#### Exercise passage
We’re largely direct sales, which reflects our sort of traditional business model of working directly with large enterprise customers, so it’s sort of the traditional way to do it. Now that we’re starting to get our toes wet in the mid-market, we’re trying to work more closely with partners, with some significant success actually. So I’m pretty excited about that, although for us it’s still relatively early days comparatively. We aren’t white labelling our technology, not something that we have an aversion to, it’s just focused. That being said, it’s quite common for customers when they want to deploy Cogito, they may have their own single pane of glass on the desktop, and so our technology is an integrated part of the overall sort of agent or supervisor and ops leader and L&D quality team like dashboard, and so we encourage that. That can be really nice to just have this sort of guidance. It should be part of the whole. It’s not, but you can deploy Cogito separately and that works absolutely fine. But that is also a really nice approach we found for UI UX. 

Mike Giambattista 

Also. This would be much better conversation over a couple of beers, clearly, but the you know, everything you’ve described about Cogito seems to me to make you a very, very, very ripe acquisition target for somebody. And it’s none of my business, necessarily, and you probably can’t go into it in detail in this forum, but do you envision Cogito being a kind of standalone entity over the course of its life, or is there? Can we even talk about that at this point? So you know what are your views.
########
#### Dataset entries
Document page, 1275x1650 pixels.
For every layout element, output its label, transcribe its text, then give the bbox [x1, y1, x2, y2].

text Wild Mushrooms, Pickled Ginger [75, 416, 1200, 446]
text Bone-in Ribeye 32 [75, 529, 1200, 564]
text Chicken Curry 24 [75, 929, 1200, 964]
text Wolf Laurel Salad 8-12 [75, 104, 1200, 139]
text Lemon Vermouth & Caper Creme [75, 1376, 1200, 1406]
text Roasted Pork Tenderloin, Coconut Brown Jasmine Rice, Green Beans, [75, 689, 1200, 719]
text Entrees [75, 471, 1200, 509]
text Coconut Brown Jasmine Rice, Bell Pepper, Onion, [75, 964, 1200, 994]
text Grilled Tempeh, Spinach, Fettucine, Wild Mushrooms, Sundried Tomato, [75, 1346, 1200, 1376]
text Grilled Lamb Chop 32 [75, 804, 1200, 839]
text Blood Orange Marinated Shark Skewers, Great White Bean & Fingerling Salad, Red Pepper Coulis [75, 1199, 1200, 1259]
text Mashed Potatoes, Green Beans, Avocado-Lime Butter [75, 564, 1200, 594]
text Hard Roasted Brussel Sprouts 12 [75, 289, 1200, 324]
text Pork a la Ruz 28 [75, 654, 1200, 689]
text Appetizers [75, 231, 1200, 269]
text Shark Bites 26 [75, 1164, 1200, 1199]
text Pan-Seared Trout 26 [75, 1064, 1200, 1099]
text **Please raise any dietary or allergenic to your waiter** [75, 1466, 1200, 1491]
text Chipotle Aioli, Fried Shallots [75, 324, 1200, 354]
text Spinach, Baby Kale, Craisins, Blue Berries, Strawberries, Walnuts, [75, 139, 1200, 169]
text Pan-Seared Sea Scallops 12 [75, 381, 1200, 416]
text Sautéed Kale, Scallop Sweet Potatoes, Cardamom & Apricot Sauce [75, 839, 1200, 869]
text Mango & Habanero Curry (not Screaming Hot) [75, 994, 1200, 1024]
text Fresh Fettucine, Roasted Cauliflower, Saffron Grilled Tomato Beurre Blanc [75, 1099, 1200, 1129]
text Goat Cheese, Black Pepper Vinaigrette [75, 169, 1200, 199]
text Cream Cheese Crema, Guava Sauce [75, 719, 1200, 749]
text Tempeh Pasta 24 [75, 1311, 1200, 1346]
########
## Using the information
a – According to the Cogito interview, what is the company's main sales approach?
b – Continue the Cogito interview from its final line.

## Answer section
a – It is largely direct sales to large enterprise customers.

b –
Josh Feast 

Well, it’s an excellent question and I think you know, with respect to Cogito, both are possible. But I think that the bigger question is like, if you think about Cogito just in terms of the category that it represents, the category of products, this kind of real-time guidance system, I think it’s when you think about an enterprise, sort of enterprises stack right, what is the right thing? Do you think an enterprise? You think that you think the AI guidance system, which in a lot of ways, is like the intelligence, that’s right, that’s helping support the people Do you think that should be part of Ethereum stack? Do you think that should be part of a telephony stack? Do you think it should be part of, I don’t know, like a web-force optimization stack? It’s not clear, right? It’s not clear. 

There’s a case to be made that your AI guidance system should be its own layer and have it interact with any of the other layers that you want, and of course, that’s what Cogito does. 

It has integrations to all the major players, because of course, we have to have that to function. So I can see it sort of both ways and you know, if you’re a vendor that sells the Ethereum stack or the telephony stack or any of the other stacks, you can see why you want to potentially also deliver the AI stack, which is where almost certainly a lot of the value is going to come right. And you know, and we do see that with your players that are dominant in those other layers, you know, and it’s been around longer, they all you know developing AI features at a frenetic pace because there’s not, there’s not, there’s not a surprise right, that that’s sort of the case. So I think it’s an interesting question, sort of aside from Cogito, about kind of what is right, but I definitely think there’s a case to be made that kind of the quote-unquote AI intelligence layer is its own layer.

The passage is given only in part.